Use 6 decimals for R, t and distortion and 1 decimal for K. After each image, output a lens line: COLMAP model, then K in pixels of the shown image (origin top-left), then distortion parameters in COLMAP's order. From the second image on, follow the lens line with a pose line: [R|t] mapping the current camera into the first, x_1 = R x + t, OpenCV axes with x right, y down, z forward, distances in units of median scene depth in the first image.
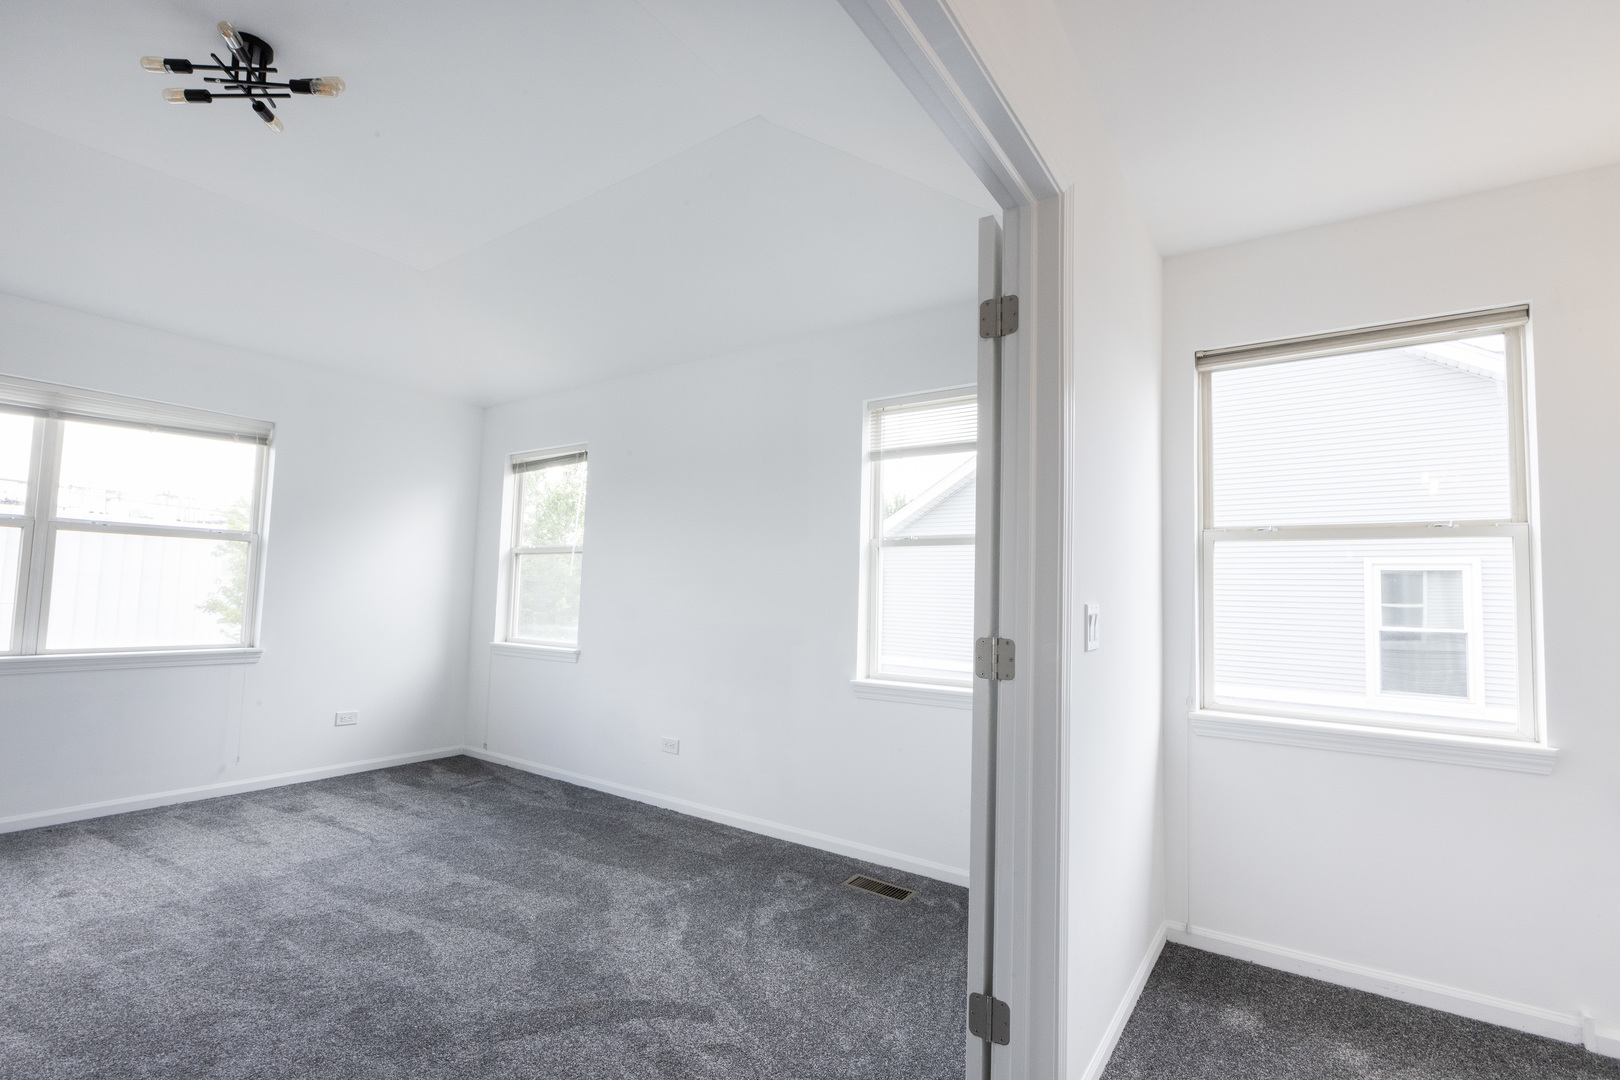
lens RADIAL K [[792.3, 0, 814.3], [0, 792.3, 541.3], [0, 0, 1]] dist [-0.002583, -0.001261]
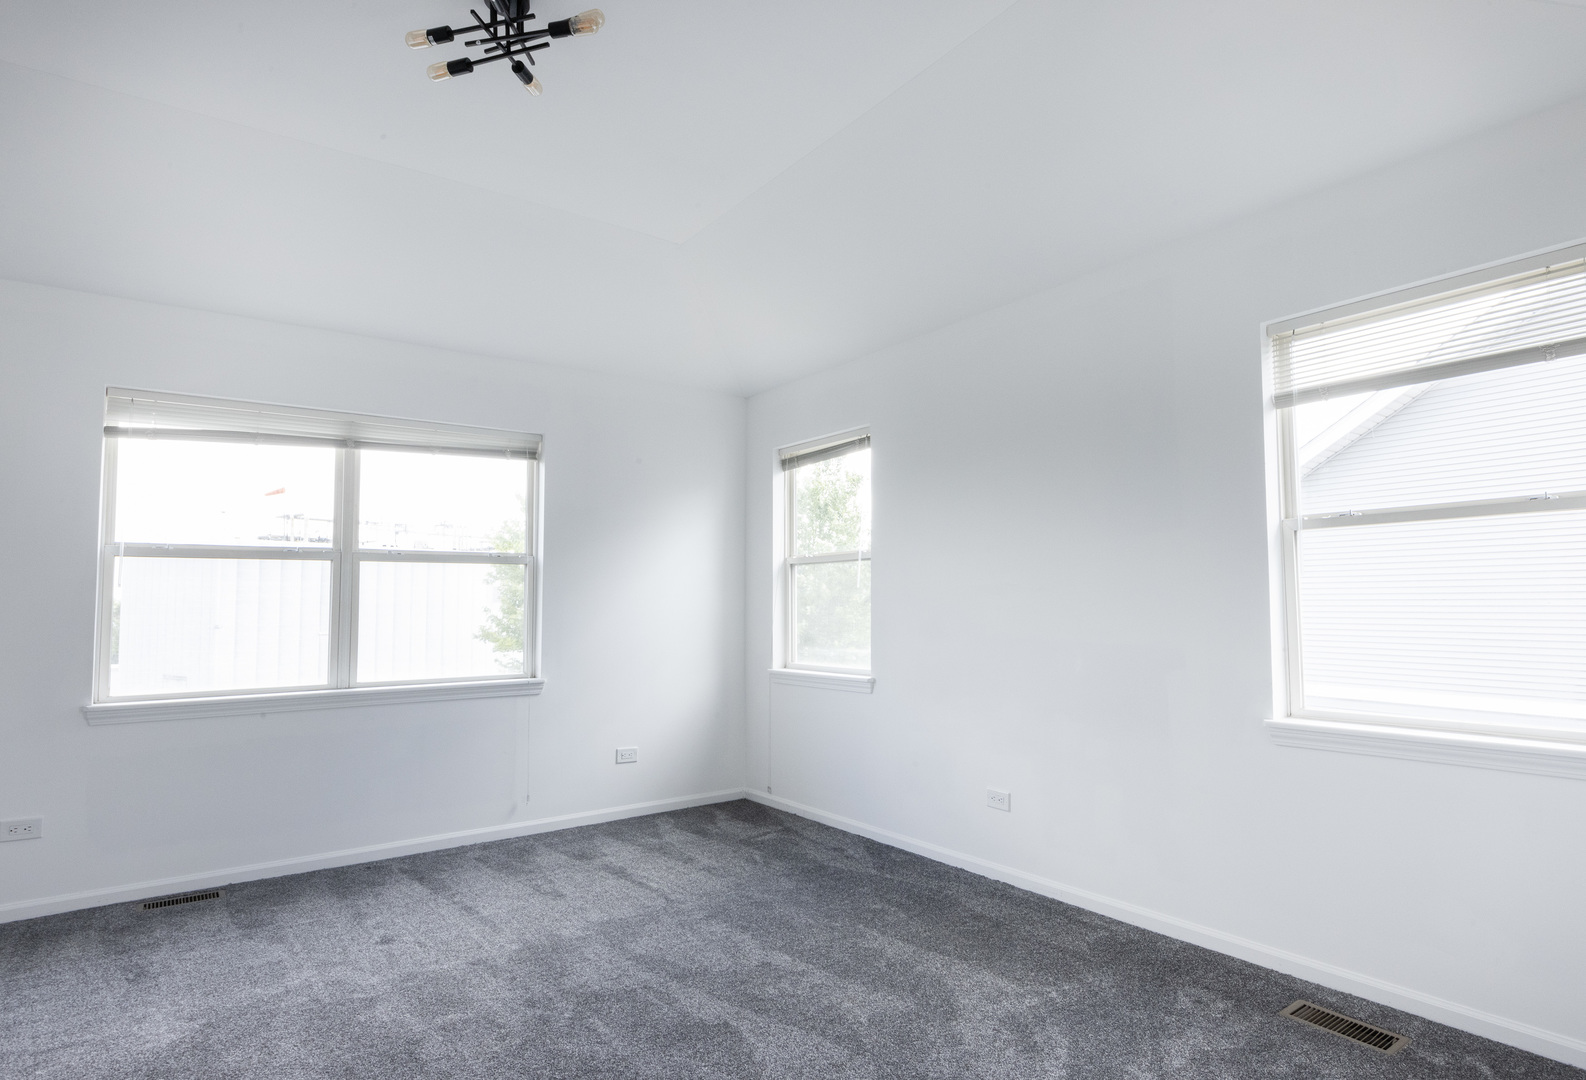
lens RADIAL K [[934.0, 0, 787.2], [0, 934.0, 549.2], [0, 0, 1]] dist [0.007276, -0.001471]
pose [[0.943099, -0.051677, -0.328472, -0.078872], [0.053505, 0.998562, -0.003476, 0.003451], [0.328179, -0.014297, 0.944507, 0.079617]]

──────────

_What you should do:_
Change every "median scene depth" in the data above to "mean scene depth", leaving all other text as it is. Leave the pictures out of your output.

_Answer for this exercise:_
Use 6 decimals for R, t and distortion and 1 decimal for K. After each image, output a lens line: COLMAP model, then K in pixels of the shown image (origin top-left), then distortion parameters in COLMAP's order. From the second image on, follow the lens line with a pose line: [R|t] mapping the current camera into the first, x_1 = R x + t, OpenCV axes with x right, y down, z forward, distances in units of mean scene depth in the first image.
lens RADIAL K [[792.3, 0, 814.3], [0, 792.3, 541.3], [0, 0, 1]] dist [-0.002583, -0.001261]
lens RADIAL K [[934.0, 0, 787.2], [0, 934.0, 549.2], [0, 0, 1]] dist [0.007276, -0.001471]
pose [[0.943099, -0.051677, -0.328472, -0.078872], [0.053505, 0.998562, -0.003476, 0.003451], [0.328179, -0.014297, 0.944507, 0.079617]]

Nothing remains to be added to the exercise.